What you have to do:
Pick every line out of the entries below that holds the string "this", and report them.

Given data:

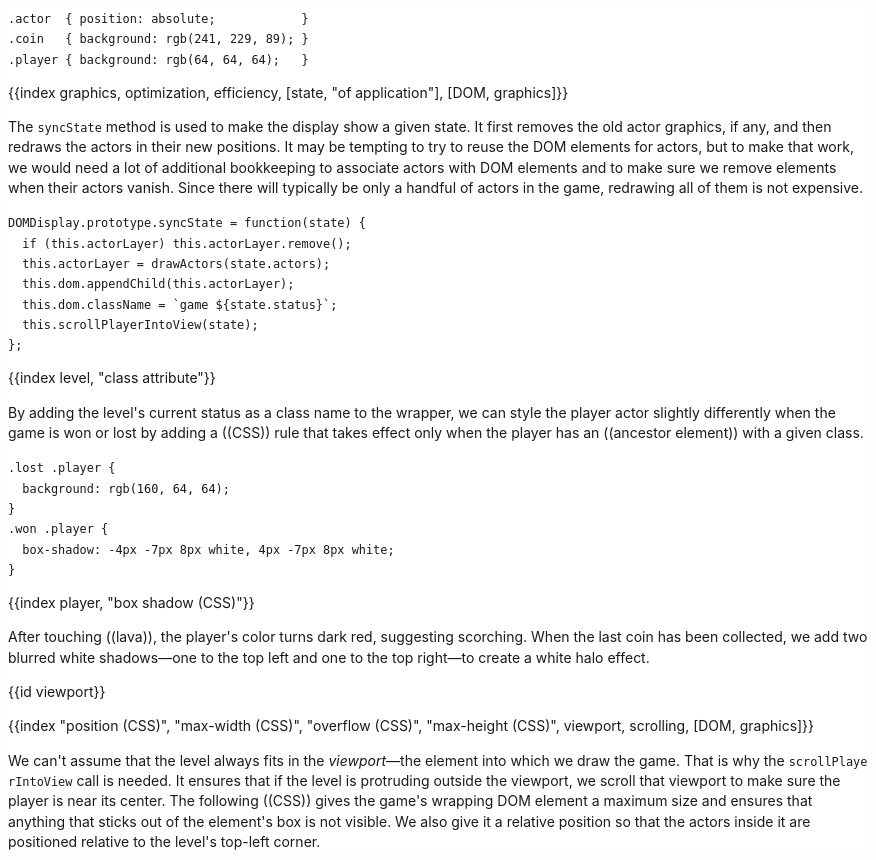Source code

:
 ```{lang: "css"}
.actor  { position: absolute;            }
.coin   { background: rgb(241, 229, 89); }
.player { background: rgb(64, 64, 64);   }
```

{{index graphics, optimization, efficiency, [state, "of application"], [DOM, graphics]}}

The `syncState` method is used to make the display show a given state. It first removes the old actor graphics, if any, and then redraws the actors in their new positions. It may be tempting to try to reuse the DOM elements for actors, but to make that work, we would need a lot of additional bookkeeping to associate actors with DOM elements and to make sure we remove elements when their actors vanish. Since there will typically be only a handful of actors in the game, redrawing all of them is not expensive.

```{includeCode: true}
DOMDisplay.prototype.syncState = function(state) {
  if (this.actorLayer) this.actorLayer.remove();
  this.actorLayer = drawActors(state.actors);
  this.dom.appendChild(this.actorLayer);
  this.dom.className = `game ${state.status}`;
  this.scrollPlayerIntoView(state);
};
```

{{index level, "class attribute"}}

By adding the level's current status as a class name to the wrapper, we can style the player actor slightly differently when the game is won or lost by adding a ((CSS)) rule that takes effect only when the player has an ((ancestor element)) with a given class.

```{lang: "css"}
.lost .player {
  background: rgb(160, 64, 64);
}
.won .player {
  box-shadow: -4px -7px 8px white, 4px -7px 8px white;
}
```

{{index player, "box shadow (CSS)"}}

After touching ((lava)), the player's color turns dark red, suggesting scorching. When the last coin has been collected, we add two blurred white shadows—one to the top left and one to the top right—to create a white halo effect.

{{id viewport}}

{{index "position (CSS)", "max-width (CSS)", "overflow (CSS)", "max-height (CSS)", viewport, scrolling, [DOM, graphics]}}

We can't assume that the level always fits in the _viewport_—the element into which we draw the game. That is why the `scrollPlayerIntoView` call is needed. It ensures that if the level is protruding outside the viewport, we scroll that viewport to make sure the player is near its center. The following ((CSS)) gives the game's wrapping DOM element a maximum size and ensures that anything that sticks out of the element's box is not visible. We also give it a relative position so that the actors inside it are positioned relative to the level's top-left corner.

Exercise solution:
  if (this.actorLayer) this.actorLayer.remove();
  this.actorLayer = drawActors(state.actors);
  this.dom.appendChild(this.actorLayer);
  this.dom.className = `game ${state.status}`;
  this.scrollPlayerIntoView(state);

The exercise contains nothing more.